Visuel "In the head of Millennials"

 

    Eric Darkplanneur Briones : 

    • Co-auteur du livre Buzz Marketing, Eyrolles (2002), La Génération Y et le Luxe, Dunod (avril 2014) et Luxe & Digital, Dunod (2016)

    • Directeur du Planning stratégique de l'agence Publicis Et Nous (agence de luxe de l'année 2013) 

    • Professeur Associé ISG Moda Domani Institute

    • Créateur du Blog Darkplanneur depuis 2005

     

    Vin & Société : Pourquoi vous intéressez-vous depuis plusieurs années à la génération Y ? 

    La génération Y est un sujet qui me tient à cœur. Cela fait maintenant presque 6 ans que je travaille sur ce sujet, par le prisme de la relation qu’entretient la génération Y avec le luxe. J’ai commencé à m’y intéresser lors d’une conférence organisée par le magazine M du Monde au Palais de Tokyo. Le sujet était très peu traité à l’époque. J’ai voulu aller plus loin et j’ai écrit l’ouvrage La génération Y et le luxe. Depuis, j’ai fait plus d’une centaine de conférences sur le sujet ! Les marques ont un intérêt croissant pour cette cible si singulière que constitue la génération Y, face à laquelle elles se sentent perdues. J’ai également créé l’école Moda Domani, une école en 5 ans dédiée au luxe, à la mode et au design. Cela me permet d’observer au quotidien la génération Y (les 25-35 ans) mais également la génération Z (les 15-25 ans).
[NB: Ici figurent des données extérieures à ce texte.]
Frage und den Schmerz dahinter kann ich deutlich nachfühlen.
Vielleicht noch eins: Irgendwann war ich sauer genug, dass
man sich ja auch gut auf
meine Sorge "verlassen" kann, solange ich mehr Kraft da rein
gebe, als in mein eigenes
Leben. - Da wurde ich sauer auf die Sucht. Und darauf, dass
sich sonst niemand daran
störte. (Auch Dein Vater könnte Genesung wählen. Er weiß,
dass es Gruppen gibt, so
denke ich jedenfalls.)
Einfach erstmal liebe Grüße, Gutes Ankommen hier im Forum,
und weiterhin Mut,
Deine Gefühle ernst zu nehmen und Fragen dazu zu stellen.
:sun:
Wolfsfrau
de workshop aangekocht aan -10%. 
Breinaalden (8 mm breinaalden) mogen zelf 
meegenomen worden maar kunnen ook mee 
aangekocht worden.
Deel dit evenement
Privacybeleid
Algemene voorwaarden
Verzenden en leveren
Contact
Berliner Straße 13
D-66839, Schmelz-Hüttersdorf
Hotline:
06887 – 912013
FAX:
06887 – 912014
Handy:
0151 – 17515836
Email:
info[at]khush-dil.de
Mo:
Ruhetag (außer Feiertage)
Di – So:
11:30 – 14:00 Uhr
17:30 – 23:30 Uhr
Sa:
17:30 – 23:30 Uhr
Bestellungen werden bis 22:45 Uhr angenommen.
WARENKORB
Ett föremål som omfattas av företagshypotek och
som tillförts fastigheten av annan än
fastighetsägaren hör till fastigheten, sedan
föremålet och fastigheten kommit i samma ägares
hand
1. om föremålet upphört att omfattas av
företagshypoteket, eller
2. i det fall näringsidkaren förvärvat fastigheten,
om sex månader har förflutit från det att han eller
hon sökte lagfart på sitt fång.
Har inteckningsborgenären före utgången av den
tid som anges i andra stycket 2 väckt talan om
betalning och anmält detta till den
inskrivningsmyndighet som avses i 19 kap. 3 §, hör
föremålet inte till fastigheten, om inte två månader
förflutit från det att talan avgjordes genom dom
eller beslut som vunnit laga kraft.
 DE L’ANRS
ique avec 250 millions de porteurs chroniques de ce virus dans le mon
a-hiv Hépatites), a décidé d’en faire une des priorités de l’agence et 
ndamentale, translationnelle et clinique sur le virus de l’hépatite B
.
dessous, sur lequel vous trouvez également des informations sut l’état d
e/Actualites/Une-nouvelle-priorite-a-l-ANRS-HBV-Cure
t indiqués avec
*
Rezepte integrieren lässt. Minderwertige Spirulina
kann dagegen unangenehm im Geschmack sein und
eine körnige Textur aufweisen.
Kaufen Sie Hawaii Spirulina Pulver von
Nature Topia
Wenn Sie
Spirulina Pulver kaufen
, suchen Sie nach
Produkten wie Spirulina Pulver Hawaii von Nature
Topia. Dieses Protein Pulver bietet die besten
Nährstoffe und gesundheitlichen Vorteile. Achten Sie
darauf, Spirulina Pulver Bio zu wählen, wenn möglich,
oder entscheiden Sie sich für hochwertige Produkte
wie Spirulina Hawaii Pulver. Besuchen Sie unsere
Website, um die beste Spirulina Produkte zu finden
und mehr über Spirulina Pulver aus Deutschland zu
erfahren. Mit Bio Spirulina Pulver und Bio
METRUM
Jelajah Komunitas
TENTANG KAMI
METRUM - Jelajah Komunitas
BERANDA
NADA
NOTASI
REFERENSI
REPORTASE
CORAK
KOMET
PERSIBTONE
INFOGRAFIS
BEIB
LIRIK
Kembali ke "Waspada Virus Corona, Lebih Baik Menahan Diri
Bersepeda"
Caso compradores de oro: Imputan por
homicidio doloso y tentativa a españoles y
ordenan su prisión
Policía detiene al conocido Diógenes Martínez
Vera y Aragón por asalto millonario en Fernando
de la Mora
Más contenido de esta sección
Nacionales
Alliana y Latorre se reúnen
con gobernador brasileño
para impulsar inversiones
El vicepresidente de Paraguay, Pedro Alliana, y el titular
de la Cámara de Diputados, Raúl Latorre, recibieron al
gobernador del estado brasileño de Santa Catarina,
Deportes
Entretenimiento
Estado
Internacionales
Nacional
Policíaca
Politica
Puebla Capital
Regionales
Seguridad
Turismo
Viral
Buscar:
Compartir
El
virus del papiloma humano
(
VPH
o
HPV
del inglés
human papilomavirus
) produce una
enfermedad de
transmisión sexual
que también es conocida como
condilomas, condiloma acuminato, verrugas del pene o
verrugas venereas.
    Vin & Société : Que souhaitez-vous nous expliquer et démontrer lors de votre intervention au Vinocamp ?

    J’ai intitulé mon intervention « In the head of Millennials » afin de montrer que pour saisir la complexité de la génération Y, il faut d’abord comprendre son fonctionnement, se mettre dans sa tête. Le mode de fonctionnement de cette génération est symbolisé par la philosophie du hacker. Ce dernier, d’abord considéré comme un « méchant », est aujourd’hui devenu un héros. Le succès de la série Mr Robots, dont le héros est un hacker, le démontre. Le hacker est quelqu’un qui comprend le système et possède l’art du détournement : il va ainsi se jouer des stéréotypes, rentrer dans le système et le reprogrammer pour qu’il soit à son service. Le luxe en est un exemple : la génération Y l’a reprogrammé en l’intégrant dans son quotidien, lui enlevant ainsi son caractère exceptionnel, en le modernisant et en l’ouvrant et enfin, en enlevant la notion de transmission qui lui était inhérente, avec sa volonté de posséder sa propre marque. 

    Vin & Société : Et concernant le vin, comment se comporte la génération Y ?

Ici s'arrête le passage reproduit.